*** STORED DATA Section Begins ***

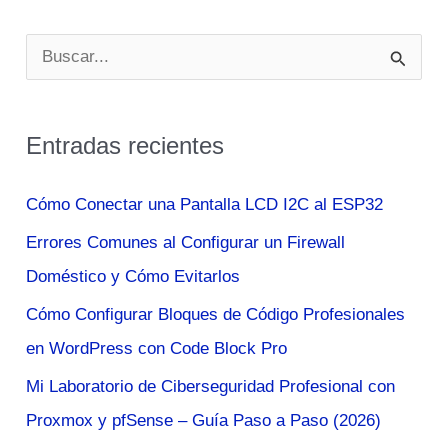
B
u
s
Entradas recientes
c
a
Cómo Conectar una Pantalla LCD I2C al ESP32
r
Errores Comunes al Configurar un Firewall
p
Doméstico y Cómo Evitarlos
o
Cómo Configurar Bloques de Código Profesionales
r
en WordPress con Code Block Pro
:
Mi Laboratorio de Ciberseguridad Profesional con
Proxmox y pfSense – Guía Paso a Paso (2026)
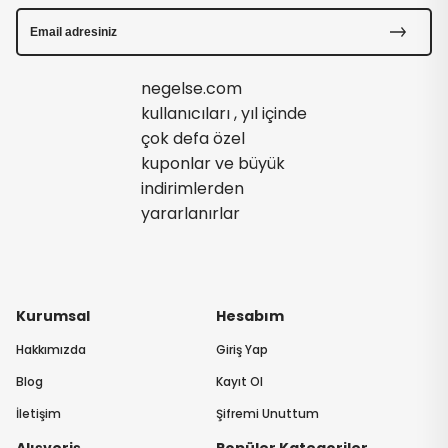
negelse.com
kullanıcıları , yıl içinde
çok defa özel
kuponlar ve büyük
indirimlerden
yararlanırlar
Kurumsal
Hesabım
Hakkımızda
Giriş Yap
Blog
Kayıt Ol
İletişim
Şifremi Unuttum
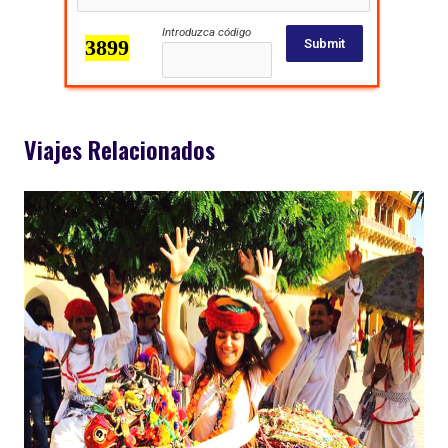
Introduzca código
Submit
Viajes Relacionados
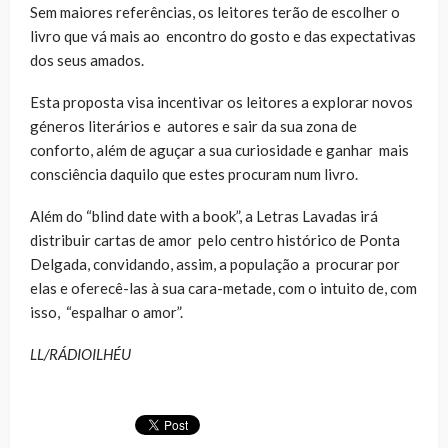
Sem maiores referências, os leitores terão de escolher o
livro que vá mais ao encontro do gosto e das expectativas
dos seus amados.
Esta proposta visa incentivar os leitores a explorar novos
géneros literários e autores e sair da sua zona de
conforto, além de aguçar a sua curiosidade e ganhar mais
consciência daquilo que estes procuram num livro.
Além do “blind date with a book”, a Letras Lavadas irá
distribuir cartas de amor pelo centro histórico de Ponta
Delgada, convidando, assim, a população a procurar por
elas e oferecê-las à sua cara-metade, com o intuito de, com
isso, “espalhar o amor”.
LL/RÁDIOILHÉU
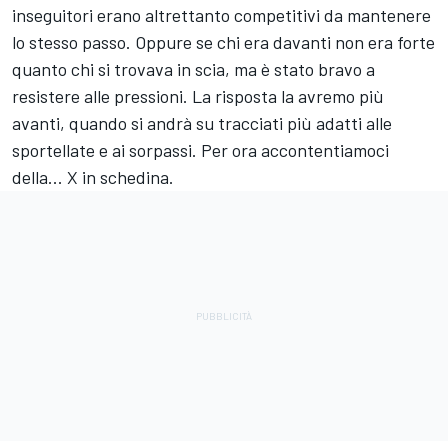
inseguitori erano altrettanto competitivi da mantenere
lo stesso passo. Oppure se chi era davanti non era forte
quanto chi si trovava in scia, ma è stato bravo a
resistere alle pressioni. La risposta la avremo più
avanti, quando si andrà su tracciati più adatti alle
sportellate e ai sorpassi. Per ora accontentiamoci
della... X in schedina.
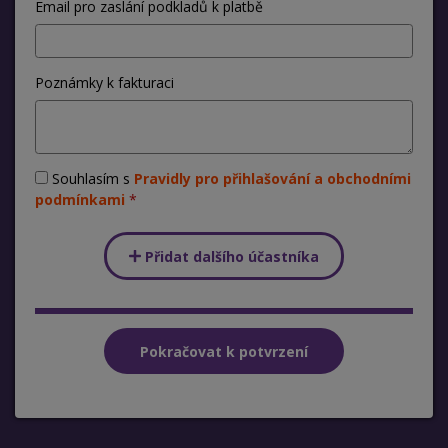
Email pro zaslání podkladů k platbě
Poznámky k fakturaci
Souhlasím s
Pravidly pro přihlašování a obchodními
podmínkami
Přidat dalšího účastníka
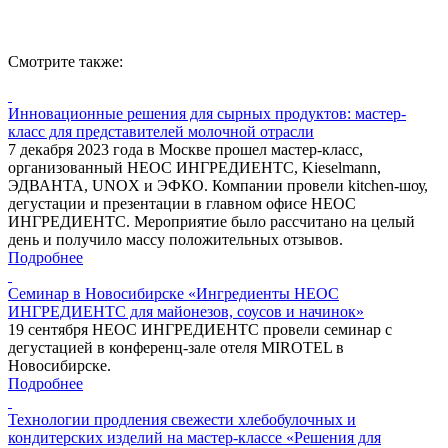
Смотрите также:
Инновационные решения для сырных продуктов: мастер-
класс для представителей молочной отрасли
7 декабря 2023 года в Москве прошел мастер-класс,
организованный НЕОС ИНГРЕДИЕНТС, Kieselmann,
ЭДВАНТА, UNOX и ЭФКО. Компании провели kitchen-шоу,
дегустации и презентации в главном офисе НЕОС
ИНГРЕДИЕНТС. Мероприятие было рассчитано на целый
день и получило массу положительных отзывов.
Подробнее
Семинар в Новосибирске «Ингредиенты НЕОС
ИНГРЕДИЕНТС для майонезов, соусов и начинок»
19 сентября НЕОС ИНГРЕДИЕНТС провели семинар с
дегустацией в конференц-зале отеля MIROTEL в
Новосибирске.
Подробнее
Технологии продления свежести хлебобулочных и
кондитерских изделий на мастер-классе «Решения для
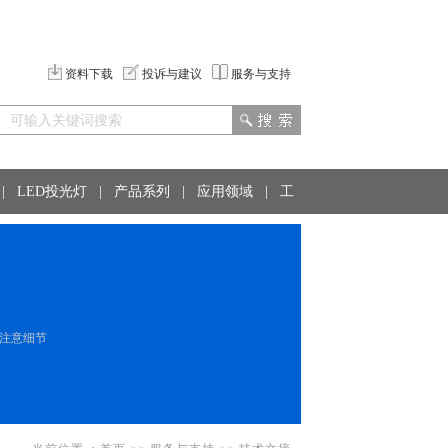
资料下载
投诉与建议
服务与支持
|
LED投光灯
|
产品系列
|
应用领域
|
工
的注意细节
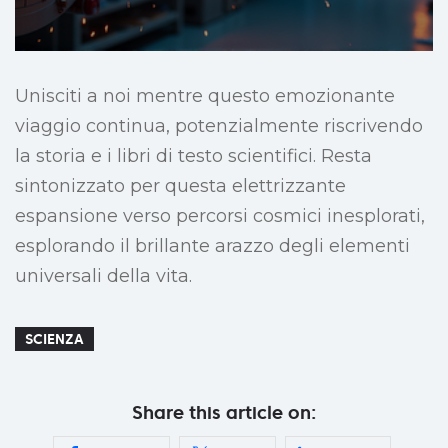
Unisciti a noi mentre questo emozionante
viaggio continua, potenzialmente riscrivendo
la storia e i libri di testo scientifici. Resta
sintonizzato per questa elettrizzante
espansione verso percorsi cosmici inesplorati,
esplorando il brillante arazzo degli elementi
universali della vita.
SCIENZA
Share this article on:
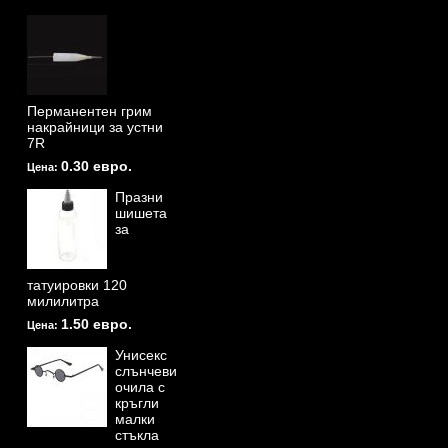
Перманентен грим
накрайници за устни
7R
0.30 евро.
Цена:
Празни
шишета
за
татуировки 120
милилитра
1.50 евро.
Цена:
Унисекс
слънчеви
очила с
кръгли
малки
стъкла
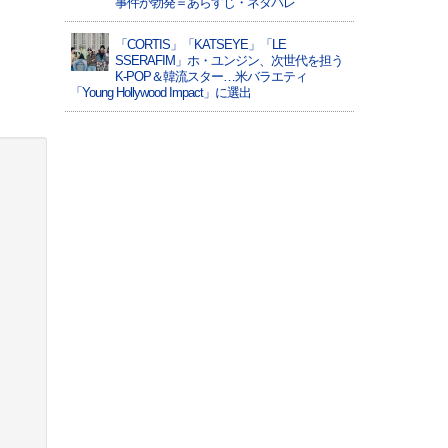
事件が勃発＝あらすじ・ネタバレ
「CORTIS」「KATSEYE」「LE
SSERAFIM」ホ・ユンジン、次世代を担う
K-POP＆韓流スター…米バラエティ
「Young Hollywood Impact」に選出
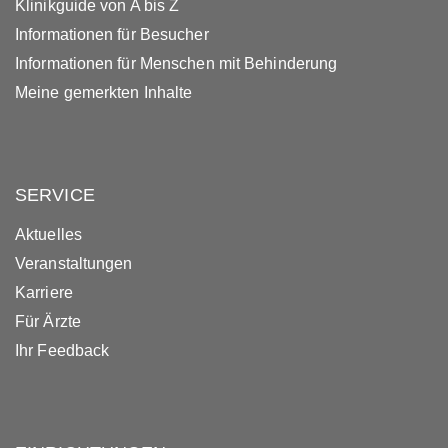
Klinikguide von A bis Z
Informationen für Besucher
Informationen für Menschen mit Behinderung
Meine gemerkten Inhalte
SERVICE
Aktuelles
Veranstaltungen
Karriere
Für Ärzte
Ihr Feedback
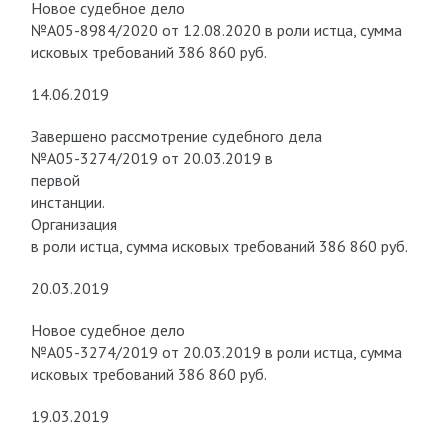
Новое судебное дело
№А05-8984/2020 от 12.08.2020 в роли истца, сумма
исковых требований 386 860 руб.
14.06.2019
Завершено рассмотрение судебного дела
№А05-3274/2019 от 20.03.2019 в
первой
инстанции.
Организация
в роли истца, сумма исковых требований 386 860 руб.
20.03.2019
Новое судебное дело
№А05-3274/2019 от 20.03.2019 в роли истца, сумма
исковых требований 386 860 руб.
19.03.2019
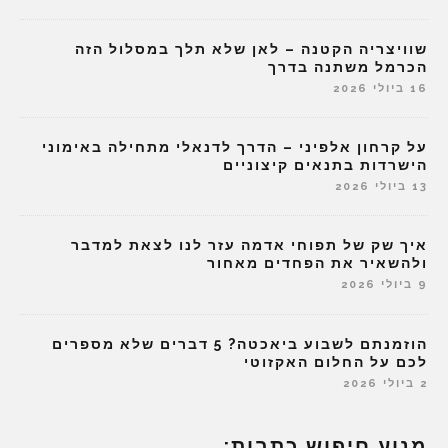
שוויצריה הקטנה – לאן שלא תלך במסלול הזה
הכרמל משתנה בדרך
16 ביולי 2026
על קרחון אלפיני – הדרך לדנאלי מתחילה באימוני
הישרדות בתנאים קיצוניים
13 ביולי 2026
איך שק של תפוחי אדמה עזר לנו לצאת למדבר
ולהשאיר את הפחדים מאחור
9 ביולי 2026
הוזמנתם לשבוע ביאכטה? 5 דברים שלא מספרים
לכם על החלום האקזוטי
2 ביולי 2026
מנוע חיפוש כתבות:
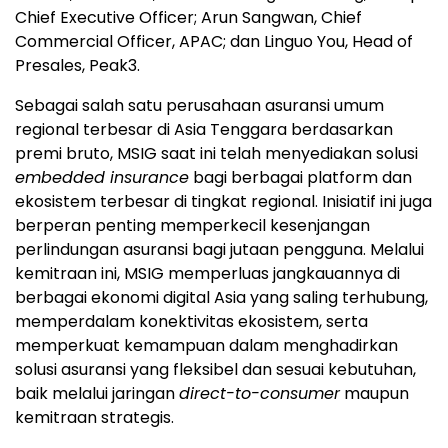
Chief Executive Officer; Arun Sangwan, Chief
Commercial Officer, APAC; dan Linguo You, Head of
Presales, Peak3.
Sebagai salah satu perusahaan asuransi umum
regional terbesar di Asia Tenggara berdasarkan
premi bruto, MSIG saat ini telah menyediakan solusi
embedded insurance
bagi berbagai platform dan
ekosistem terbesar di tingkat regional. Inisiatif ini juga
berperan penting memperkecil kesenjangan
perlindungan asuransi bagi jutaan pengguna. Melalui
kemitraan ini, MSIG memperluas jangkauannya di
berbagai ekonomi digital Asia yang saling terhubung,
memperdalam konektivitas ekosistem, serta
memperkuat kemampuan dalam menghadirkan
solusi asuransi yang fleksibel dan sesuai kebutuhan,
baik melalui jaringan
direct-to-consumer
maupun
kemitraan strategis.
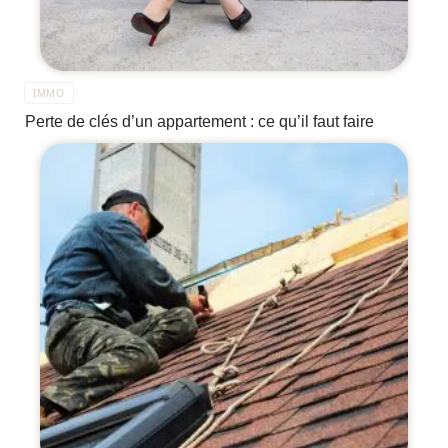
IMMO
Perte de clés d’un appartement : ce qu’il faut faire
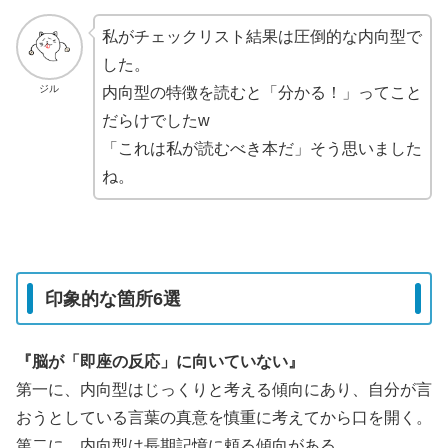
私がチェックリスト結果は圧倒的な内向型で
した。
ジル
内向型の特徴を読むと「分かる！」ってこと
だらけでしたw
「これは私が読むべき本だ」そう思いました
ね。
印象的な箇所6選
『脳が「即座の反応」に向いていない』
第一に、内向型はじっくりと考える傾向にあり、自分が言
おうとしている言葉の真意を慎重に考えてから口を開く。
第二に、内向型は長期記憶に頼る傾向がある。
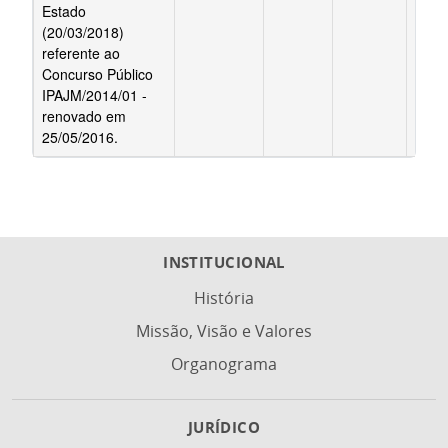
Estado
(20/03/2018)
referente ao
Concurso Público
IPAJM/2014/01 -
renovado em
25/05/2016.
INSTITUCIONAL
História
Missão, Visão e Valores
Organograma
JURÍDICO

*** STORED DATA Section Ends ***

# WORK REQUEST
Your answer should be every line above, written out exactly, with no pictures.

# RESULT OF THE TASK
B
u
s
Entradas recientes
c
a
Cómo Conectar una Pantalla LCD I2C al ESP32
r
Errores Comunes al Configurar un Firewall
p
Doméstico y Cómo Evitarlos
o
Cómo Configurar Bloques de Código Profesionales
r
en WordPress con Code Block Pro
:
Mi Laboratorio de Ciberseguridad Profesional con
Proxmox y pfSense – Guía Paso a Paso (2026)
negelse.com
kullanıcıları , yıl içinde
çok defa özel
kuponlar ve büyük
indirimlerden
yararlanırlar
Kurumsal
Hesabım
Hakkımızda
Giriş Yap
Blog
Kayıt Ol
İletişim
Şifremi Unuttum
Introduzca código
Submit
Viajes Relacionados
Sem maiores referências, os leitores terão de escolher o
livro que vá mais ao encontro do gosto e das expectativas
dos seus amados.
Esta proposta visa incentivar os leitores a explorar novos
géneros literários e autores e sair da sua zona de
conforto, além de aguçar a sua curiosidade e ganhar mais
consciência daquilo que estes procuram num livro.
Além do “blind date with a book”, a Letras Lavadas irá
distribuir cartas de amor pelo centro histórico de Ponta
Delgada, convidando, assim, a população a procurar por
elas e oferecê-las à sua cara-metade, com o intuito de, com
isso, “espalhar o amor”.
LL/RÁDIOILHÉU
inseguitori erano altrettanto competitivi da mantenere
lo stesso passo. Oppure se chi era davanti non era forte
quanto chi si trovava in scia, ma è stato bravo a
resistere alle pressioni. La risposta la avremo più
avanti, quando si andrà su tracciati più adatti alle
sportellate e ai sorpassi. Per ora accontentiamoci
della... X in schedina.
Email pro zaslání podkladů k platbě
Poznámky k fakturaci
Souhlasím s
Pravidly pro přihlašování a obchodními
podmínkami
Přidat dalšího účastníka
Смотрите также:
Инновационные решения для сырных продуктов: мастер-
класс для представителей молочной отрасли
7 декабря 2023 года в Москве прошел мастер-класс,
организованный НЕОС ИНГРЕДИЕНТС, Kieselmann,
ЭДВАНТА, UNOX и ЭФКО. Компании провели kitchen-шоу,
дегустации и презентации в главном офисе НЕОС
ИНГРЕДИЕНТС. Мероприятие было рассчитано на целый
день и получило массу положительных отзывов.
Подробнее
Семинар в Новосибирске «Ингредиенты НЕОС
ИНГРЕДИЕНТС для майонезов, соусов и начинок»
19 сентября НЕОС ИНГРЕДИЕНТС провели семинар с
дегустацией в конференц-зале отеля MIROTEL в
Новосибирске.
Подробнее
Технологии продления свежести хлебобулочных и
кондитерских изделий на мастер-классе «Решения для
资料下载
投诉与建议
服务与支持
|
LED投光灯
|
产品系列
|
应用领域
|
工
的注意细节
Unisciti a noi mentre questo emozionante
viaggio continua, potenzialmente riscrivendo
la storia e i libri di testo scientifici. Resta
sintonizzato per questa elettrizzante
espansione verso percorsi cosmici inesplorati,
esplorando il brillante arazzo degli elementi
universali della vita.
SCIENZA
Share this article on:
Перманентен грим
накрайници за устни
7R
0.30 евро.
Цена:
Празни
шишета
за
татуировки 120
милилитра
1.50 евро.
Цена:
Унисекс
слънчеви
очила с
кръгли
малки
стъкла
事件が勃発＝あらすじ・ネタバレ
「CORTIS」「KATSEYE」「LE
SSERAFIM」ホ・ユンジン、次世代を担う
K-POP＆韓流スター…米バラエティ
「Young Hollywood Impact」に選出
Klinikguide von A bis Z
Informationen für Besucher
Informationen für Menschen mit Behinderung
Meine gemerkten Inhalte
SERVICE
Aktuelles
Veranstaltungen
Karriere
Für Ärzte
Ihr Feedback
Новое судебное дело
№А05-8984/2020 от 12.08.2020 в роли истца, сумма
исковых требований 386 860 руб.
14.06.2019
Завершено рассмотрение судебного дела
№А05-3274/2019 от 20.03.2019 в
первой
инстанции.
Организация
в роли истца, сумма исковых требований 386 860 руб.
20.03.2019
Новое судебное дело
№А05-3274/2019 от 20.03.2019 в роли истца, сумма
исковых требований 386 860 руб.
19.03.2019
שוויצריה הקטנה – לאן שלא תלך במסלול הזה
הכרמל משתנה בדרך
16 ביולי 2026
על קרחון אלפיני – הדרך לדנאלי מתחילה באימוני
הישרדות בתנאים קיצוניים
13 ביולי 2026
איך שק של תפוחי אדמה עזר לנו לצאת למדבר
ולהשאיר את הפחדים מאחור
9 ביולי 2026
הוזמנתם לשבוע ביאכטה? 5 דברים שלא מספרים
לכם על החלום האקזוטי
2 ביולי 2026
מנוע חיפוש כתבות:
Chief Executive Officer; Arun Sangwan, Chief
Commercial Officer, APAC; dan Linguo You, Head of
Presales, Peak3.
Sebagai salah satu perusahaan asuransi umum
regional terbesar di Asia Tenggara berdasarkan
premi bruto, MSIG saat ini telah menyediakan solusi
embedded insurance
bagi berbagai platform dan
ekosistem terbesar di tingkat regional. Inisiatif ini juga
berperan penting memperkecil kesenjangan
perlindungan asuransi bagi jutaan pengguna. Melalui
kemitraan ini, MSIG memperluas jangkauannya di
berbagai ekonomi digital Asia yang saling terhubung,
memperdalam konektivitas ekosistem, serta
memperkuat kemampuan dalam menghadirkan
solusi asuransi yang fleksibel dan sesuai kebutuhan,
baik melalui jaringan
direct-to-consumer
maupun
kemitraan strategis.
IMMO
Perte de clés d’un appartement : ce qu’il faut faire
私がチェックリスト結果は圧倒的な内向型で
した。
ジル
内向型の特徴を読むと「分かる！」ってこと
だらけでしたw
「これは私が読むべき本だ」そう思いました
ね。
印象的な箇所6選
『脳が「即座の反応」に向いていない』
第一に、内向型はじっくりと考える傾向にあり、自分が言
おうとしている言葉の真意を慎重に考えてから口を開く。
第二に、内向型は長期記憶に頼る傾向がある。
Estado
(20/03/2018)
referente ao
Concurso Público
IPAJM/2014/01 -
renovado em
25/05/2016.
INSTITUCIONAL
História
Missão, Visão e Valores
Organograma
JURÍDICO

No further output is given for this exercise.